> Exercise
Copy out the data below from the line containing "pinky dip: (90, 76)" to the line containing "ring tip: (248, 212)", both lines included, with all images left out.

Bounding boxes with keypoints:
● ● ● ●

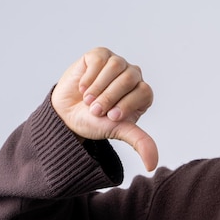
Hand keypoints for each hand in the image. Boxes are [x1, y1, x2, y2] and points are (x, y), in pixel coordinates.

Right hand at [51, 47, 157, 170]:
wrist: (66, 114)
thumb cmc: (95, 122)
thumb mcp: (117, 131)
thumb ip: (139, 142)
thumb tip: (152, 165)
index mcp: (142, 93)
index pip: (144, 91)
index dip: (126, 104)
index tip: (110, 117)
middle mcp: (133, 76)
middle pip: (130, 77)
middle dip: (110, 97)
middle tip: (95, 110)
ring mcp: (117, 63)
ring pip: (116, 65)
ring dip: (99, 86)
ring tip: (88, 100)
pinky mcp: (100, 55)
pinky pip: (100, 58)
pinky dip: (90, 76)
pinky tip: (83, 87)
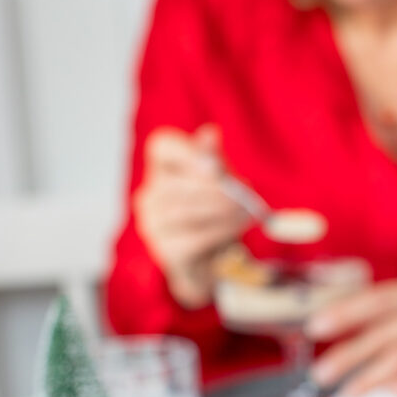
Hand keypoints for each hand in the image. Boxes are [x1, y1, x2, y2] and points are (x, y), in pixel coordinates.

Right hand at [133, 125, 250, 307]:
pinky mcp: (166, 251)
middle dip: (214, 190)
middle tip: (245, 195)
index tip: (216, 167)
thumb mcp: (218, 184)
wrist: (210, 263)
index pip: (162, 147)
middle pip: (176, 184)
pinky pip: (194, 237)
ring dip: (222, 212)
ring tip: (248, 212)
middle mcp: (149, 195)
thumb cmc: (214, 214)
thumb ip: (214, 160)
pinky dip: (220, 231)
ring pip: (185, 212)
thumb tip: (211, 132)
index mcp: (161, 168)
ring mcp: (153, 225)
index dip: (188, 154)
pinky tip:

● ● ● ●

> Solution below
pinky dip: (90, 76)
pinky tip: (83, 87)
Hand keypoints for each hand in the image. Boxes are [x1, y1, x2, y2] and points are (x, y), in pixel coordinates.

Right hand at [133, 125, 250, 307]:
pinky mcp: (166, 251)
middle dip: (214, 190)
middle tip: (245, 195)
index tip: (216, 167)
thumb mcp: (218, 184)
wrist: (210, 263)
index pip: (162, 147)
middle pip: (176, 184)
pinky pip: (194, 237)
ring dip: (222, 212)
ring tip: (248, 212)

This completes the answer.